#### [GOAL A]
Write down every row in the detection dataset excerpts word for word, omitting the pictures.
━━ EXCERPTED PASSAGE ━━
The magnetic field molding device 10 compression-molds a slurry of given concentration in a magnetic field to orient the ferrite particles to produce the molded body of given shape. As shown in FIG. 2, the magnetic field molding device 10 is provided with a plurality of cavities 13 for producing a plurality of molded bodies by one die.

FIG. 3 is a cross-sectional view of the magnetic field molding device 10, in which one cavity 13 is closed up. As shown, it is provided with 3 types of dies, upper die 11, lower die 12 and mortar-shaped die 19. At least one of the upper die 11 and lower die 12 is driven by a driving source, e.g., driving cylinder (not shown), in such a way that they come closer to or away from each other. In this embodiment, the lower die 12 moves vertically relative to the upper die 11 at a given stroke.

The mortar-shaped die 19 may also be stationary or vertically movable.

As illustrated in FIG. 2, the mortar-shaped die 19 is provided with the delivery path 14 which sends the slurry to the individual cavities 13. It distributes the slurry, supplied from the external material container 15 by the pump 16 when the valve 16A is open, to the individual cavities 13 into which it is injected. The delivery path 14 preferably has a total volume at least the same as the total volume of the cavities 13, i.e., as the slurry volume to be injected into a plurality of the cavities for one molding cycle.

In addition, as shown in FIG. 4, the individual delivery paths 14 in the mortar-shaped die 19 are preferably designed in such a way to have an almost equal length towards the individual cavities 13. This allows the slurry to be uniformly heated while it is flowing towards the individual cavities 13. Therefore, the delivery path 14 is branched off at the die center towards the individual cavities 13 to run an almost equal distance.

As shown in FIG. 3, each of the lower dies 12 compression-molds the slurry at the stroke end into a given shape in the cavity 13. The mortar-shaped die 19 is provided with the sealing member 17 with which the gap between itself and a lower die 12 is sealed.
━━━
━━ STORED ROWS ━━
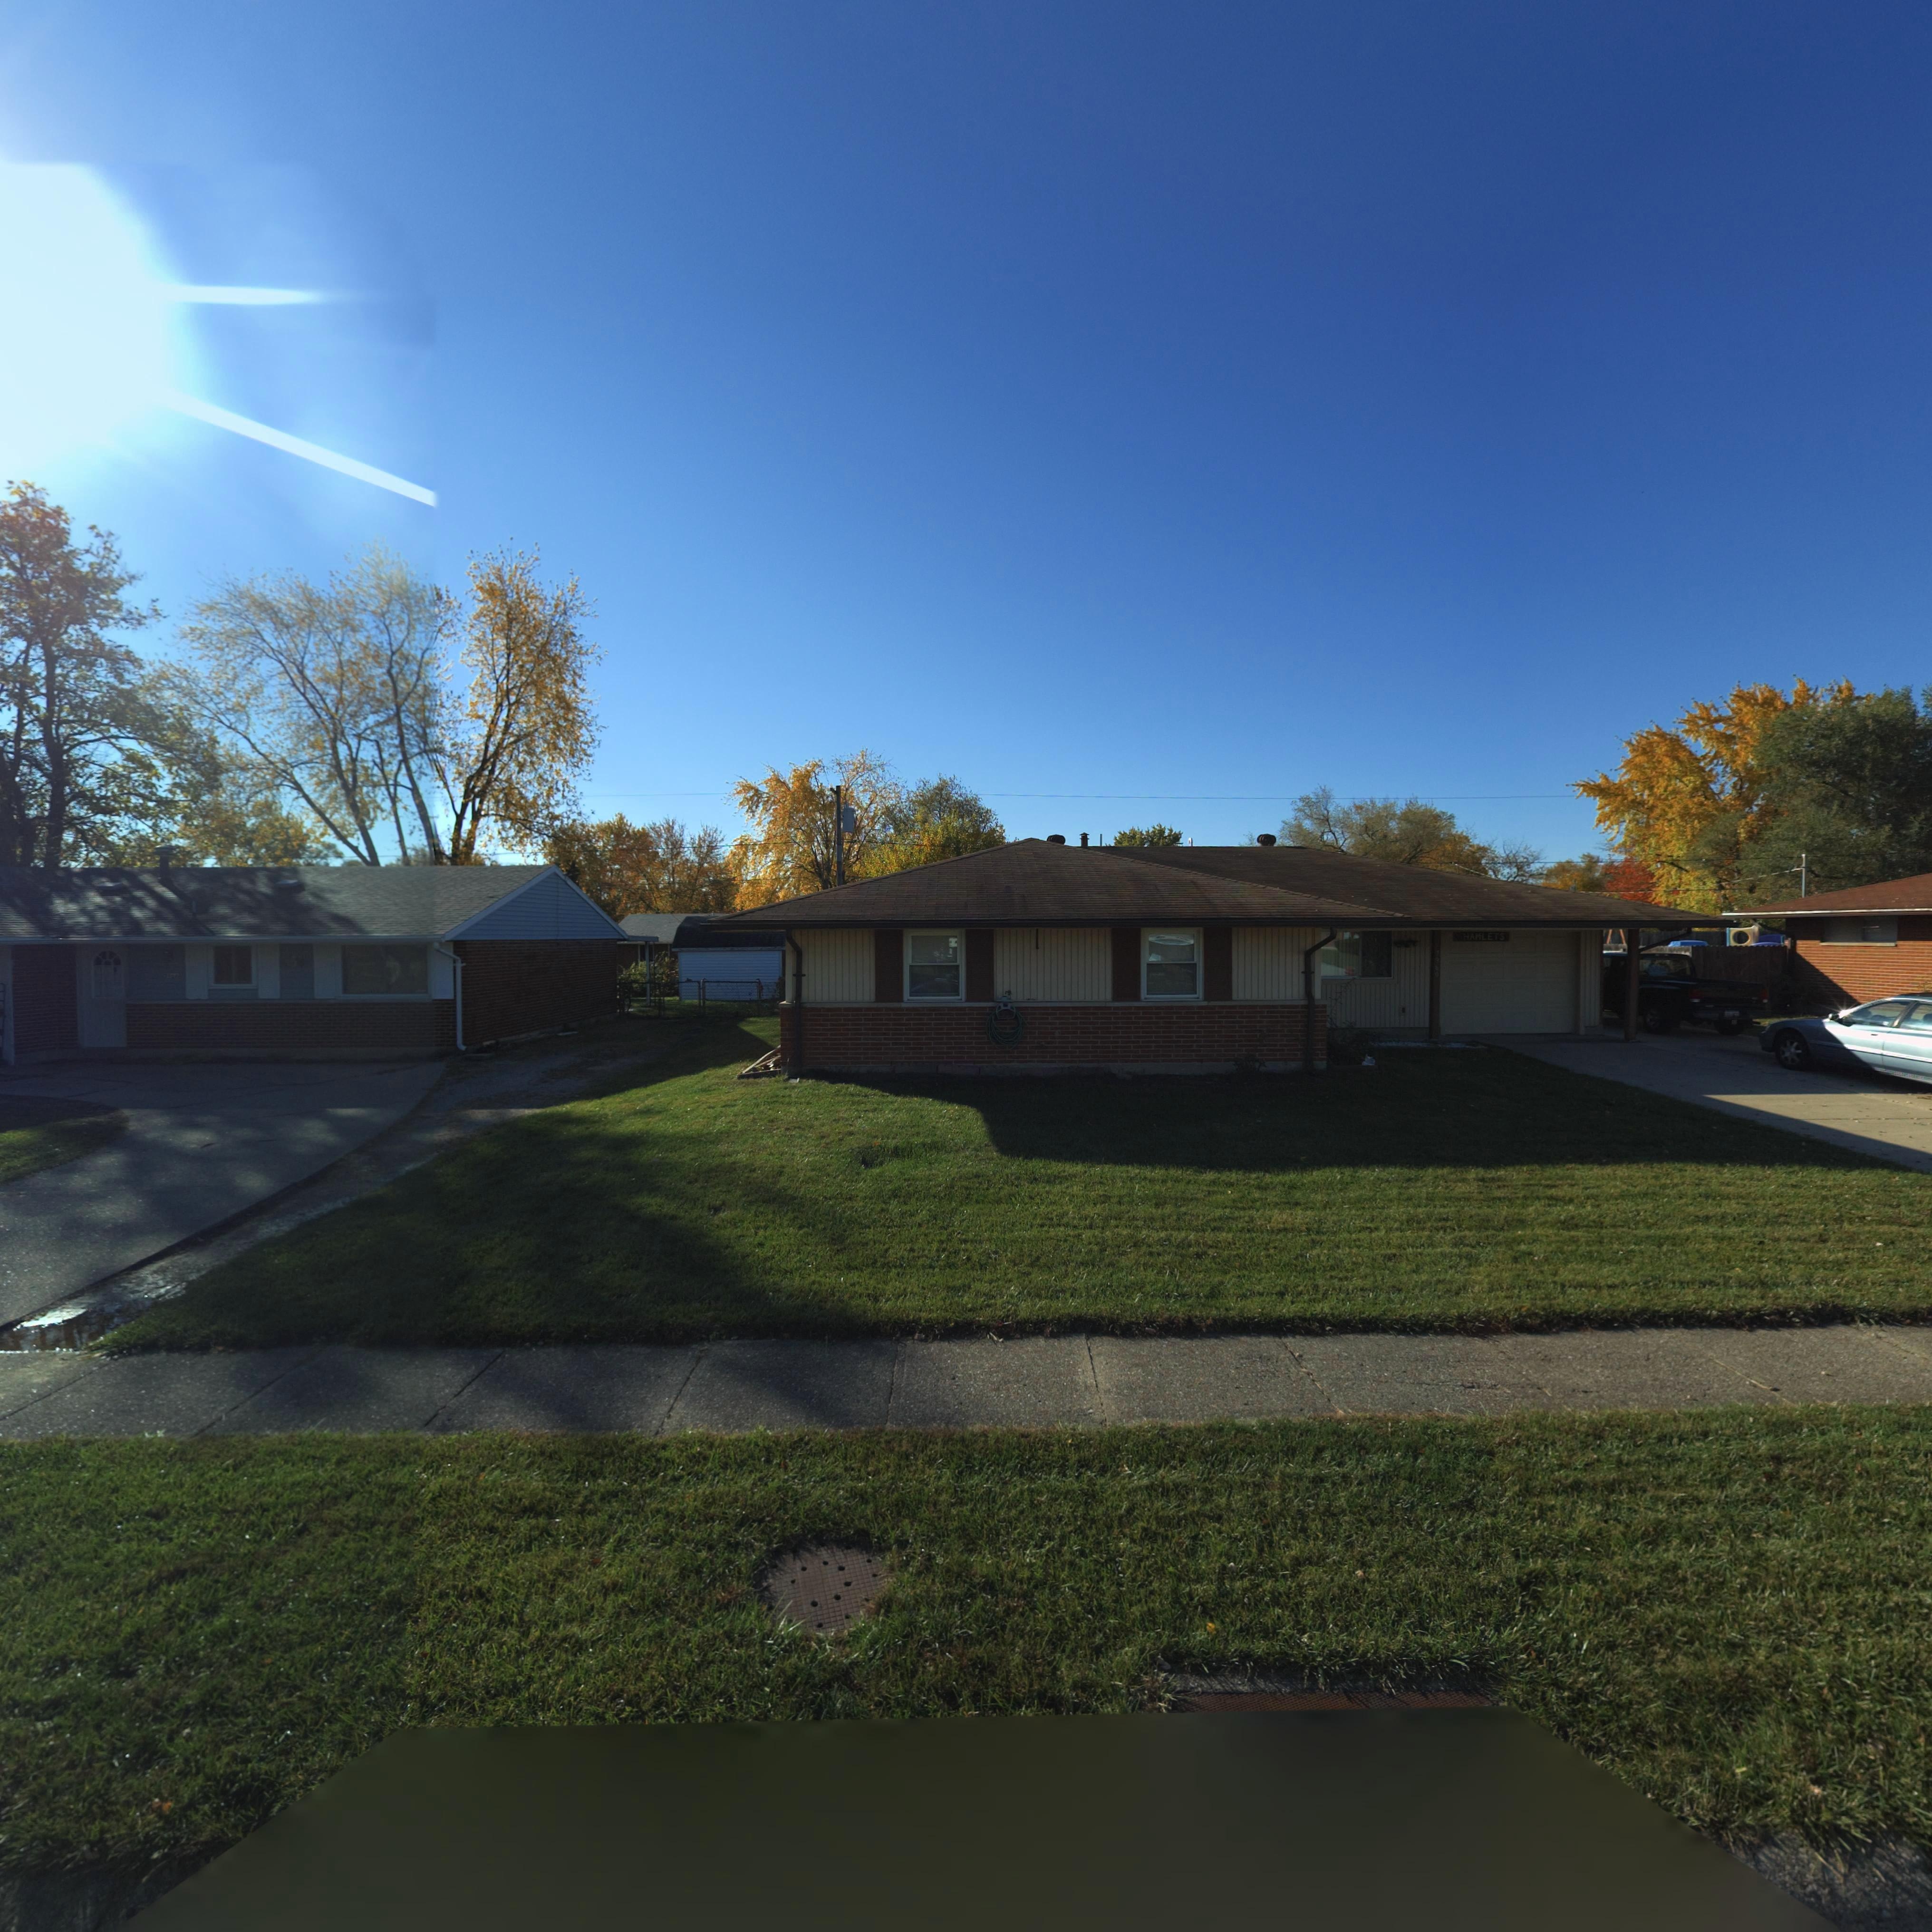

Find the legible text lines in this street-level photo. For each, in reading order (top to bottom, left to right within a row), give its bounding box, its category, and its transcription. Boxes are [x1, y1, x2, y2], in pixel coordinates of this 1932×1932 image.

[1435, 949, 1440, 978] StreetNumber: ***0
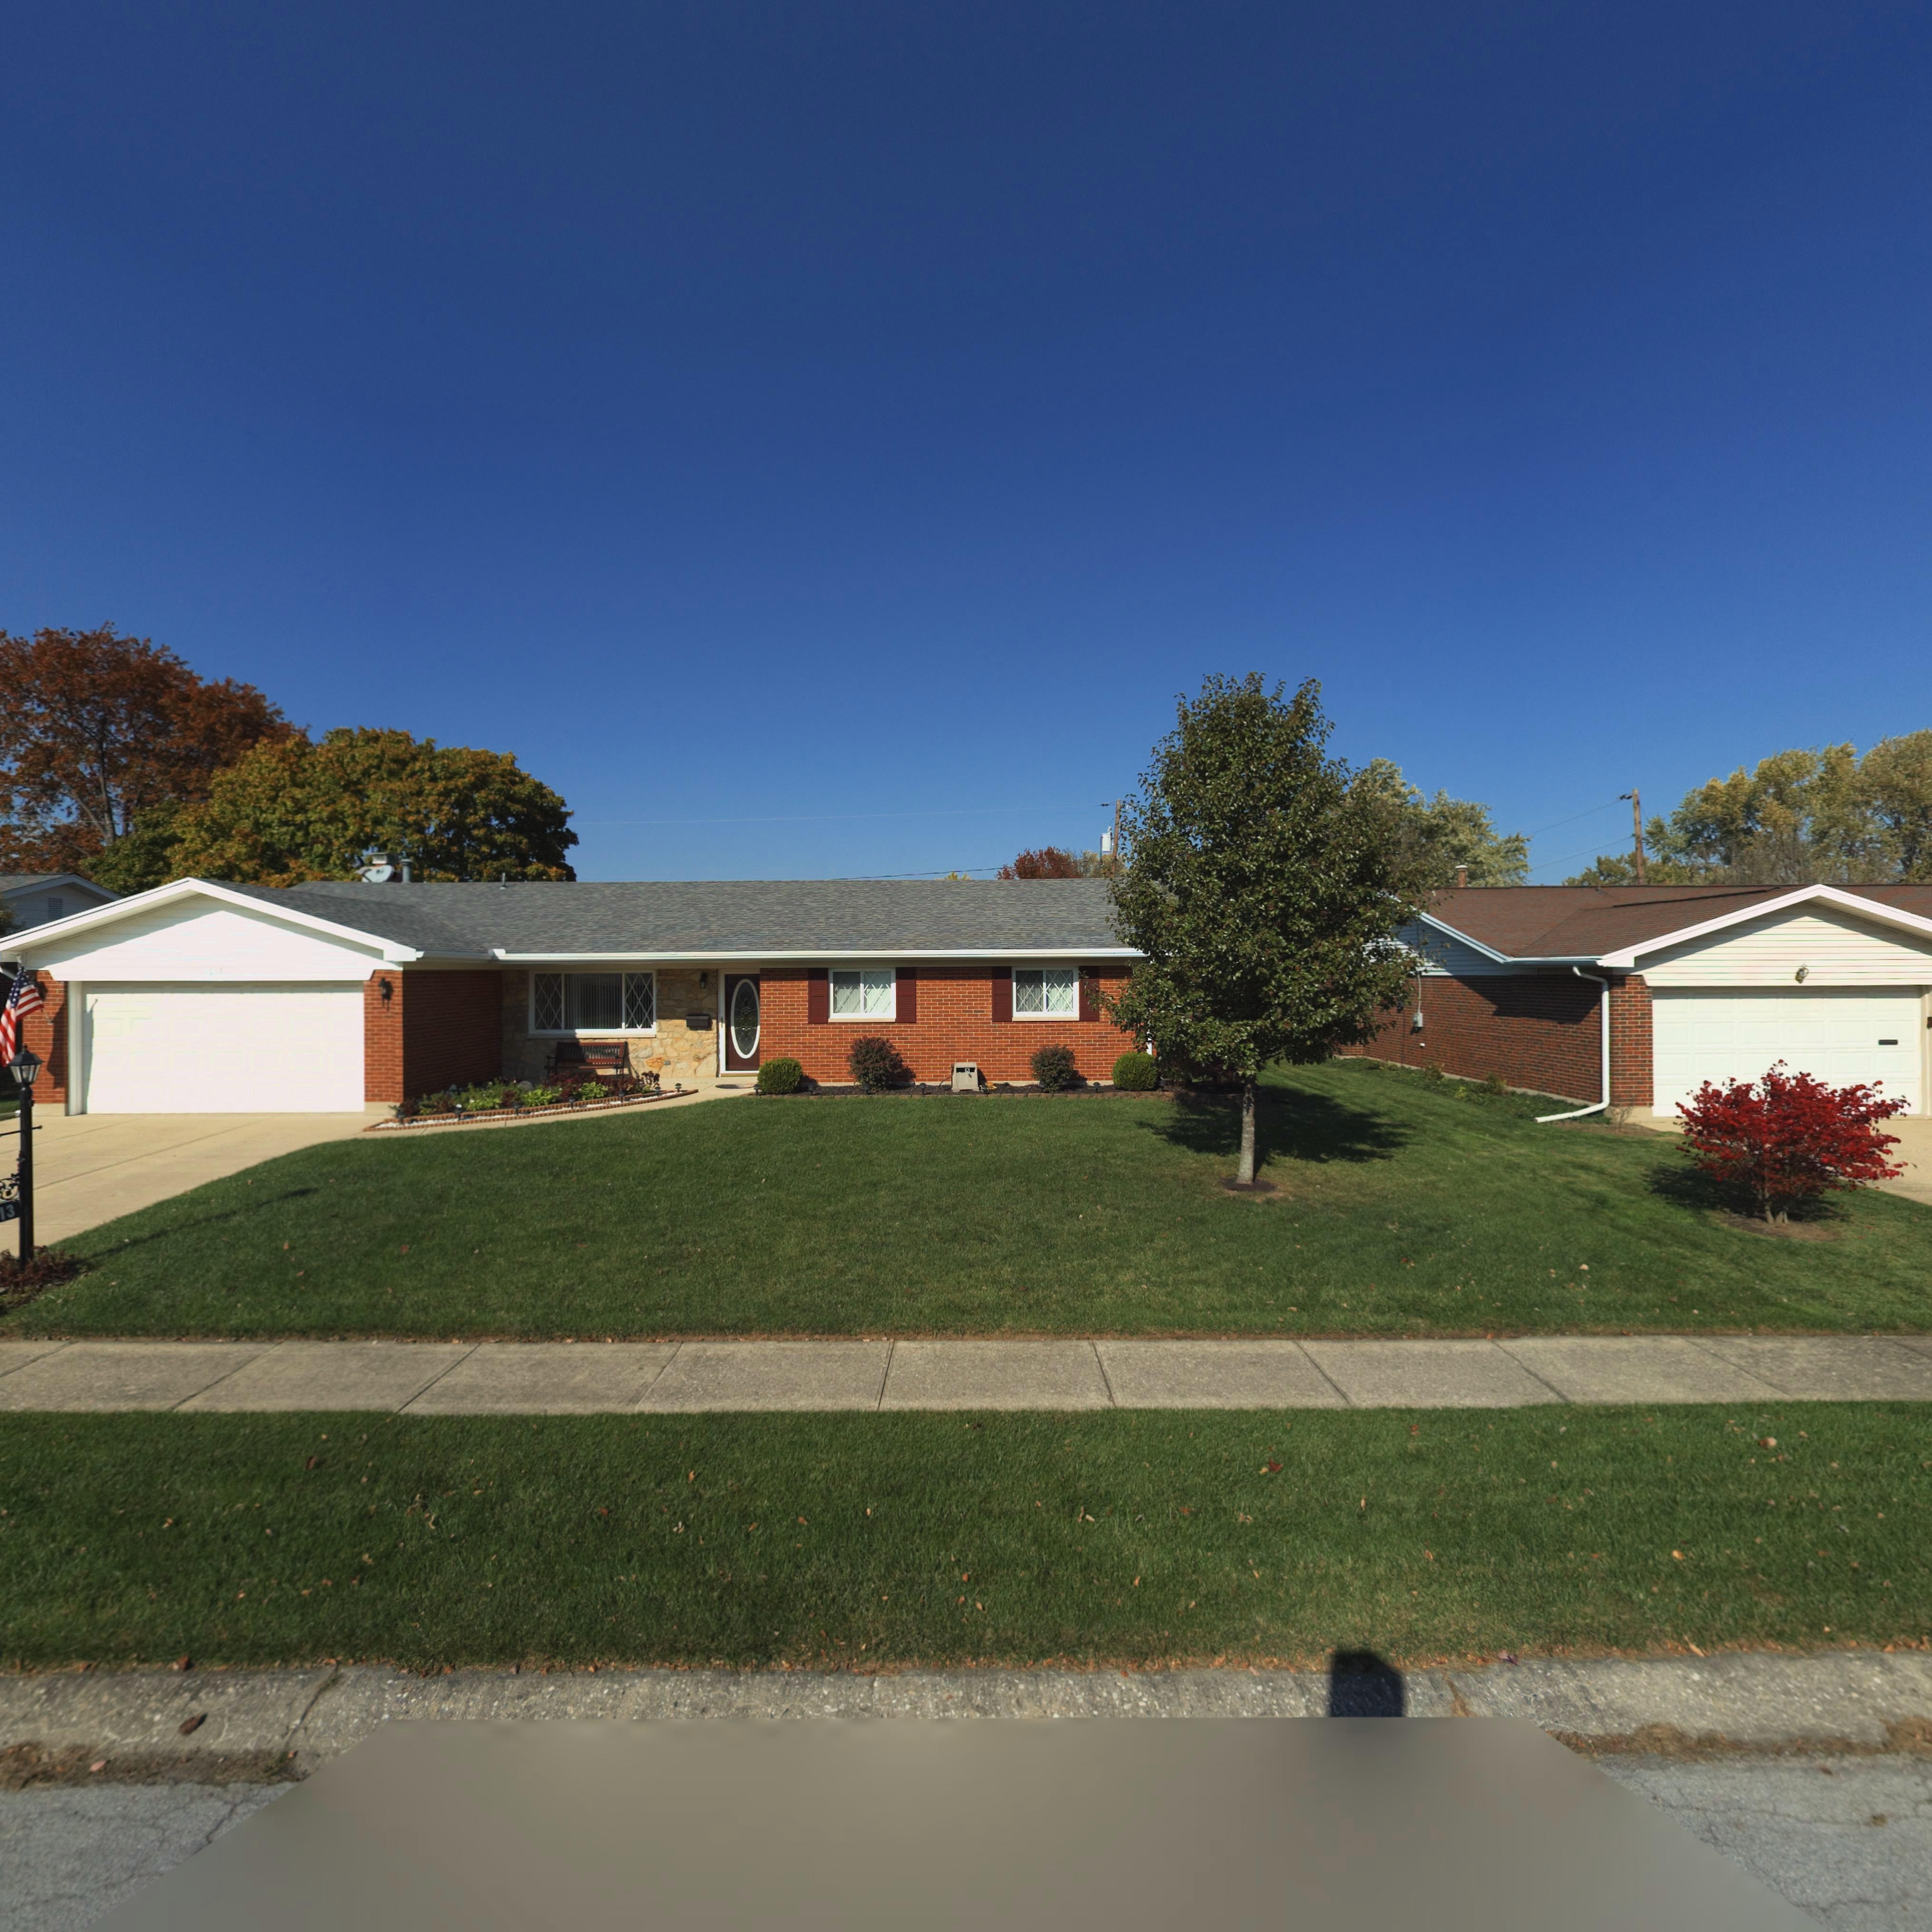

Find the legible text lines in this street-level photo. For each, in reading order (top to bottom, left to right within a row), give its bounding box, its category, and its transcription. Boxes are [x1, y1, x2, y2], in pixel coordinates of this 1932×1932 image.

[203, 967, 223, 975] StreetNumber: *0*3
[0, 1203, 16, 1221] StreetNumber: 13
━━━
#### [GOAL B]
From the passage on the magnetic field molding device, pull out the text verbatim, beginning at the words "In addition, as" and stopping after "almost equal distance.".

#### [EXPECTED OUTPUT A]
Find the legible text lines in this street-level photo. For each, in reading order (top to bottom, left to right within a row), give its bounding box, its category, and its transcription. Boxes are [x1, y1, x2, y2], in pixel coordinates of this 1932×1932 image.

[1435, 949, 1440, 978] StreetNumber: ***0

Find the legible text lines in this street-level photo. For each, in reading order (top to bottom, left to right within a row), give its bounding box, its category, and its transcription. Boxes are [x1, y1, x2, y2], in pixel coordinates of this 1932×1932 image.

[203, 967, 223, 975] StreetNumber: *0*3
[0, 1203, 16, 1221] StreetNumber: 13

#### [EXPECTED OUTPUT B]
In addition, as shown in FIG. 4, the individual delivery paths 14 in the mortar-shaped die 19 are preferably designed in such a way to have an almost equal length towards the individual cavities 13. This allows the slurry to be uniformly heated while it is flowing towards the individual cavities 13. Therefore, the delivery path 14 is branched off at the die center towards the individual cavities 13 to run an almost equal distance.